Regarding your in-laws, I personally know them and am familiar with your FIL's personality. Delete that nonsense as soon as it arrives in your inbox. Block their email addresses as well. You don't need that kind of negativity. Then sage the hell out of the computer room and walk away. You have a lot on your plate. Don't add any more than is absolutely necessary.

Sending you love.

Anonymous said...

The Chewbacca costume is fantastic, as are the others you’ve shown us. One year my older daughter asked me to make her a sandwich costume, one of my favorites, and this year my younger daughter wants to be a snail, which I’m pretty excited about making.
The story about living with their parents is heartbreaking, I’m sure they have so much to work through after having that start to life.
As other people suggested, you can set up emails from certain senders to go straight to a folder that you can just ignore or periodically delete all. Although, your reply about unsubscribing made me laugh out loud!
Praying for you, your family and Harry and Larry.
-AM

Ernie said...

AM - Sandwich costume is so fun. Snail - good luck there. Oh, how I love the challenge of a good costume.

It is unreal. Incredible what some people can put their children through.

I need to get on that email thing. The other day was particularly bad because TEN emails in one afternoon. All over the top crap. Give it a rest. One ever once in a while is the norm, but that constant bombardment was a bit much.

Thanks for the prayers. Much appreciated.

Busy Bee Suz said...

Just the mere logistics of all the appointments you've been going through *sigh*
I can't even imagine.

Seven years old and he was in charge. WTF. So many people should not be able to breathe the same air as us; his parents included.
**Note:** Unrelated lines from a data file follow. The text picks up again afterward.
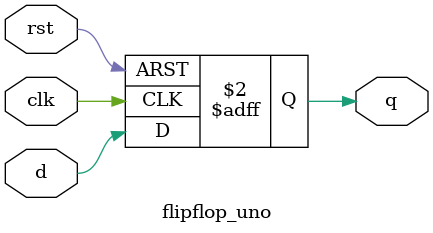
<source format=sv>
`ifndef FLIPFLOP_UNO_SV
`define FLIPFLOP_UNO_SV

module flipflop_uno (input clk, rst, d,
                     output reg q);
    //a_reqack: assert property (@(posedge clk) )               
    always @(posedge clk or posedge rst) begin
        if (rst) begin
            q <= 1'b0;
        end else begin
            q <= d;
        end
    end
endmodule

`endif

</source>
Sorry, but I had a chuckle at the Chewbacca "almost heatstroke" costume. You are the Queen of costume making and I bow in your presence.

Your inlaws are a piece of work. Can you just block their email address?
I would not be able to bite my tongue, so why bother? Are you going to offend them? Maybe? Then maybe they'll leave out of the stupidity that runs through their minds.


Ernie said...

Suz - The zooms themselves almost did me in. Therapy. Zooms with Indiana people. My worker's visits. Zoom with the psychiatrist. One the two people in Indiana we needed to zoom didn't both get on the zoom. The moron who missed it later emailed me OH, I COULDN'T MAKE THAT TIME. WHEN ELSE CAN WE DO A ZOOM BECAUSE I STILL NEED TO SEE THE BOYS. I chose very strong words when I responded. Get on the same page over their in corn-stalk-ville and don't make me re-do shit. Hard enough.

Their past is hard to wrap my brain around.

I miss the costume making days. Simpler times and with creative juices flowing and LOTS of excuses to do no housework and laundry. It was seriously so funny that it was crazy hot. That poor kid. This is Chicago, 95 degrees? Come on.

I am on your page, sister. Tired of holding my tongue. I hate pretending and to me, not responding or speaking up is a form of allowing them to think I'm in agreement. Puke. If nothing else, I've learned how NOT TO TREAT FUTURE DAUGHTER IN LAWS AND SON IN LAWS. Let's pause a moment and laugh about that because I could NEVER behave like them. I'm much more of a WELCOME TO THE FAM type.

Suzanne said...

It breaks my heart to hear how many people have failed these boys, in how many ways. I have faith that you and your husband are going to do right by them, whatever "right" is. Sending all of you love and light.

Ernie said...

Suzanne - It is very heartbreaking. 'Doing right' by them - that's a good way to put it. That's what we tried to do.